The unidirectional formulation has several properties that explain why it took over generative AI:
The same factorization that makes unidirectional models great generators creates real problems elsewhere:
As of 2026, every widely deployed generative LLM is a unidirectional decoder-only model. GPT-4, GPT-4o, GPT-4.1, Claude 3.5, Claude 4, Gemini 2 and 3, Llama 3 and 4, Mistral Large, DeepSeek-V3, Qwen 2.5 and 3, Grok, and the open-weights ecosystem around them all share the same basic recipe: a stack of transformer decoder blocks with causal self-attention, trained to predict the next token, finetuned with reinforcement learning from human feedback or similar techniques, and served with KV caching and speculative decoding. The architectural details vary (rotary position embeddings, RMSNorm, SwiGLU, grouped-query attention, mixture-of-experts at the FFN), but the underlying probabilistic structure is the same one Bengio described in 2003 and the same one Shannon would have recognized in 1948.

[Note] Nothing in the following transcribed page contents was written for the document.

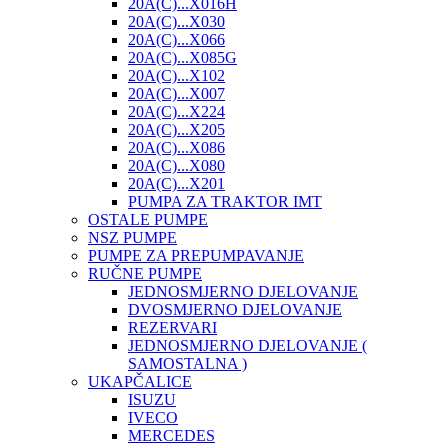
20A(C)...X016H
20A(C)...X030
20A(C)...X066
20A(C)...X085G
20A(C)...X102
20A(C)...X007
20A(C)...X224
20A(C)...X205
20A(C)...X086
20A(C)...X080
20A(C)...X201
PUMPA ZA TRAKTOR IMT
OSTALE PUMPE
NSZ PUMPE
PUMPE ZA PREPUMPAVANJE
RUČNE PUMPE
JEDNOSMJERNO DJELOVANJE
DVOSMJERNO DJELOVANJE
REZERVARI
JEDNOSMJERNO DJELOVANJE (
SAMOSTALNA )
UKAPČALICE
ISUZU
IVECO
MERCEDES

The few notable exceptions sit in specialized niches. Encoder-only models still dominate text embeddings (BGE, E5, Sentence-BERT, NV-Embed). Encoder-decoder T5 variants remain common in academic NLP and in some commercial translation systems. Diffusion language models have produced research demonstrations but no production systems. Mamba, RWKV, and other state-space and linear-attention architectures are also unidirectional in the same sense as transformer decoders, just with a different mixing layer. The unidirectional autoregressive frame has, so far, absorbed every serious challenger.
Imagine reading a story one word at a time, and after every word you have to guess what the next word will be. You only know the words you have already read; you cannot peek ahead. The more stories you read this way, the better your guesses get, until eventually you can finish a sentence somebody else started just by knowing how the first part went. A unidirectional language model is a computer trained to play exactly this game on a huge pile of text. When it writes new text, it just keeps playing the game forwards, picking each next word from its own guesses.